Work instructions
With every picture left out, give the data below back exactly.

Dataset extract
◆ ◆ ◆
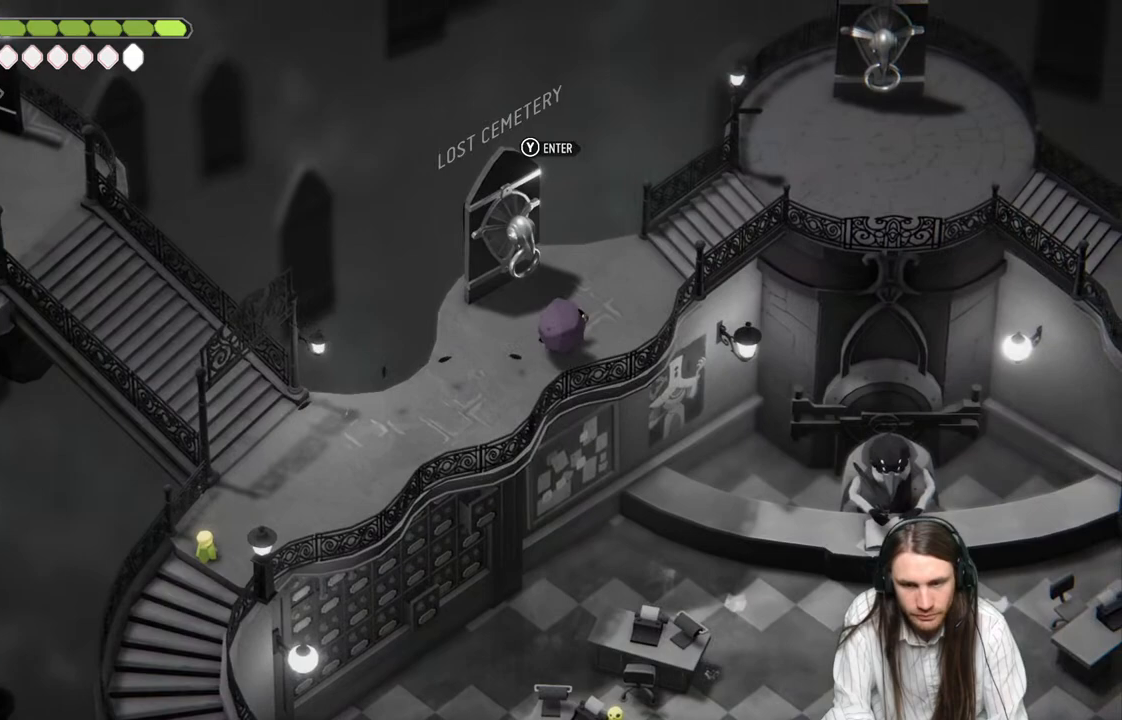
{"buttons": [], "left_stick": "up-right", "right_stick": "center", "events": [[200, "B", "down"], [350, "B", "up"]]}
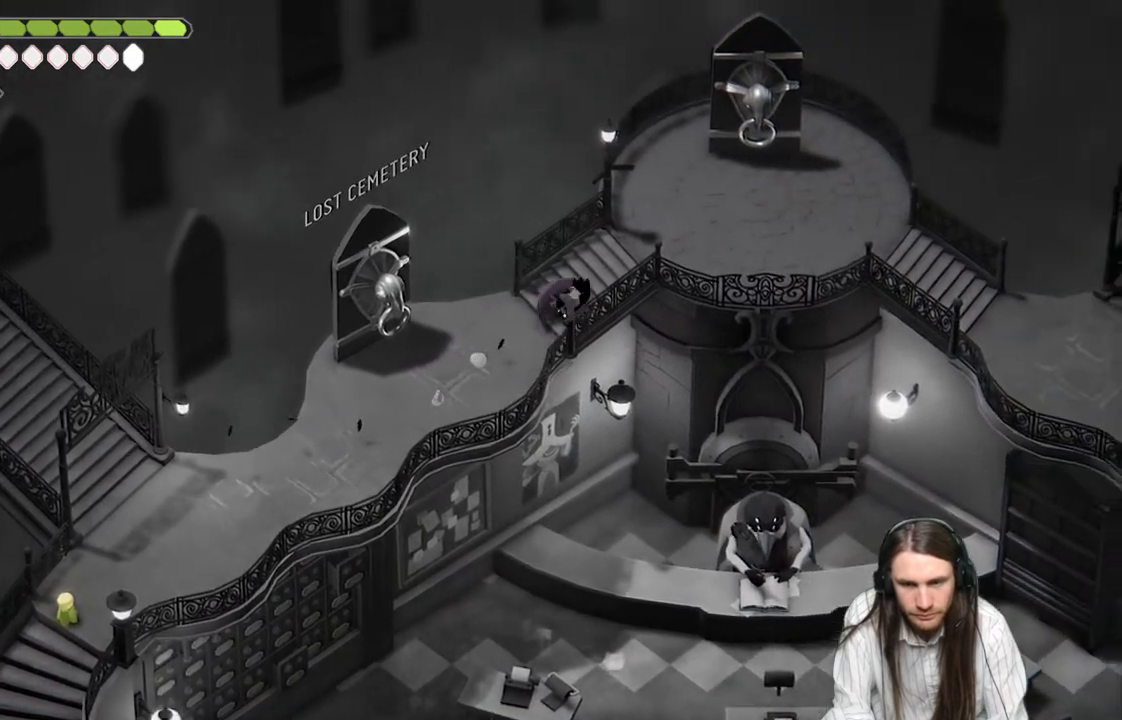
{"buttons": [], "left_stick": "up-right", "right_stick": "center", "events": []}
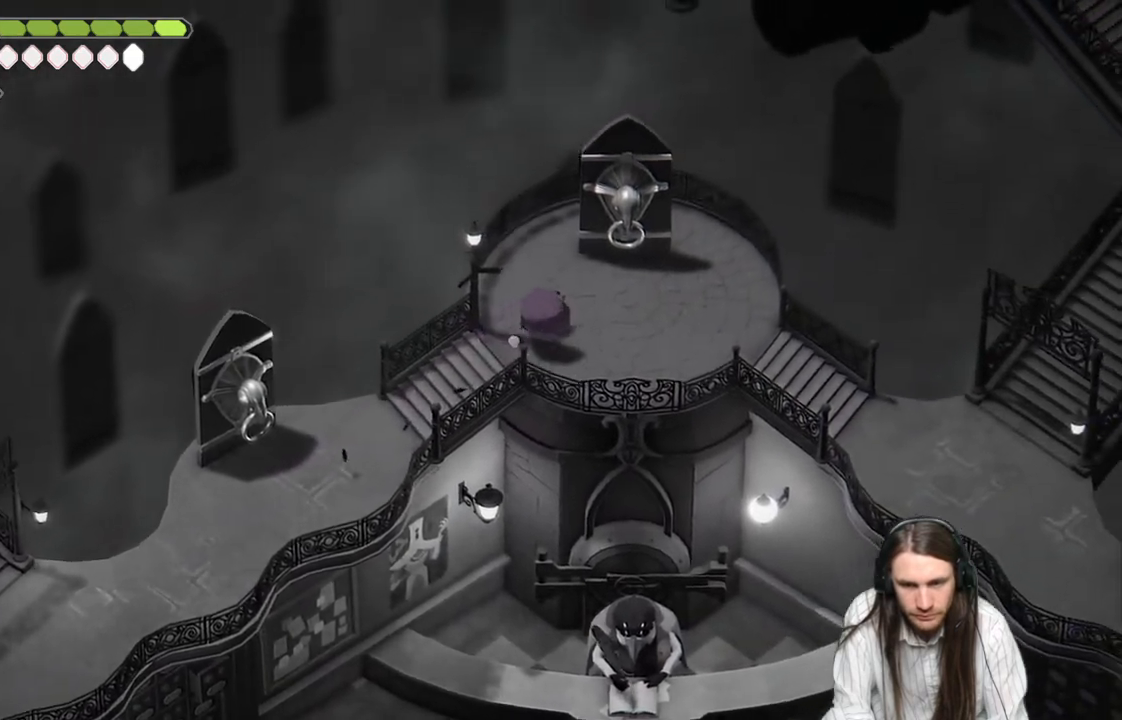
{"buttons": [], "left_stick": "center", "right_stick": "center", "events": [[400, "left_stick", "center"]]}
◆ ◆ ◆
Result of the task
{"buttons": [], "left_stick": "up-right", "right_stick": "center", "events": [[200, "B", "down"], [350, "B", "up"]]}
{"buttons": [], "left_stick": "up-right", "right_stick": "center", "events": []}
{"buttons": [], "left_stick": "center", "right_stick": "center", "events": [[400, "left_stick", "center"]]}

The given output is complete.